Source document ->

Pau Gasol Global Mailbox


----------



## KokoTheMonkey (Aug 4, 2003)

*Re: Vote Now, Vote Pau!*

Elton Brand, Dirk Nowitzki, Kevin Garnett, Shawn Marion...it's going to be tough to make it for Pau. Brand and Dirk are locks as the forwards, so that leaves Garnett, Marion, Gasol, and Anthony all battling for those two "Utility" positions. 

I'm not sure why Stein is not giving Brand all that much props.


----------



## GNG (Aug 17, 2002)

*Re: Vote Now, Vote Pau!*



KokoTheMonkey said:


> Elton Brand, Dirk Nowitzki, Kevin Garnett, Shawn Marion...it's going to be tough to make it for Pau. Brand and Dirk are locks as the forwards, so that leaves Garnett, Marion, Gasol, and Anthony all battling for those two "Utility" positions.
> 
> I'm not sure why Stein is not giving Brand all that much props.


Pau's most likely to get in at center. He deserves it more than Garnett and at least as much as Anthony and Marion though. NBA fans also want to see Gasol more than they want to see Carmelo or Marion, too. And Brand and Dirk, for that matter.

I'm expecting seniority and politics to come into play, but with as many writers and pundits putting Pau at center on their predictions, I think the coaches will do the same.


----------



## GNG (Aug 17, 2002)

*Re: Pau Gasol All-Star thread*

Greg Anthony says Pau should be an All-Star



> *7. Should the Grizzlies finally have their first All-Star?*
> 
> Yes. Pau Gasol is an All-Star in my book.





> *10. All right, who are your All-Star reserves?*
> 
> For the West, I have Paul, *Gasol*, Anthony, Dirk Nowitzki, Tony Parker, Shawn Marion and Elton Brand. Most of these were easy calls. The close call for me was Paul over Ray Allen and Baron Davis.

Written task A -> In the Pau Gasol All-Star thread, which two players does KokoTheMonkey call locks as the forwards?

Material provided ->

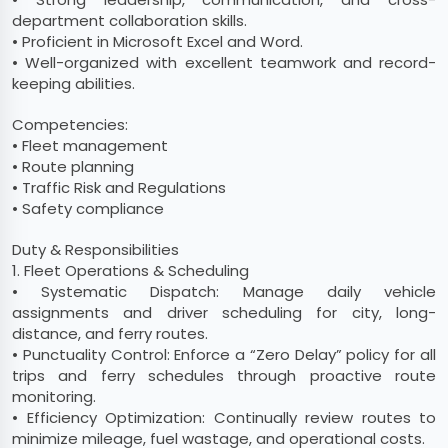
department collaboration skills.
• Proficient in Microsoft Excel and Word.
• Well-organized with excellent teamwork and record-
keeping abilities.
Competencies:
• Fleet management
• Route planning
• Traffic Risk and Regulations
• Safety compliance
Duty & Responsibilities
1. Fleet Operations & Scheduling
• Systematic Dispatch: Manage daily vehicle
assignments and driver scheduling for city, long-
distance, and ferry routes.
• Punctuality Control: Enforce a “Zero Delay” policy for all
trips and ferry schedules through proactive route
monitoring.
• Efficiency Optimization: Continually review routes to
minimize mileage, fuel wastage, and operational costs.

Written task B -> Reproduce the records verbatim, starting with the first line of the records and going on through the line with "Manage daily vehicle". Omit the picture.

Task response A -> Elton Brand and Dirk Nowitzki.

Task response B ->
department collaboration skills.
• Proficient in Microsoft Excel and Word.
• Well-organized with excellent teamwork and record-
keeping abilities.
Competencies:
• Fleet management
• Route planning
• Traffic Risk and Regulations
• Safety compliance
Duty & Responsibilities
1. Fleet Operations & Scheduling
• Systematic Dispatch: Manage daily vehicle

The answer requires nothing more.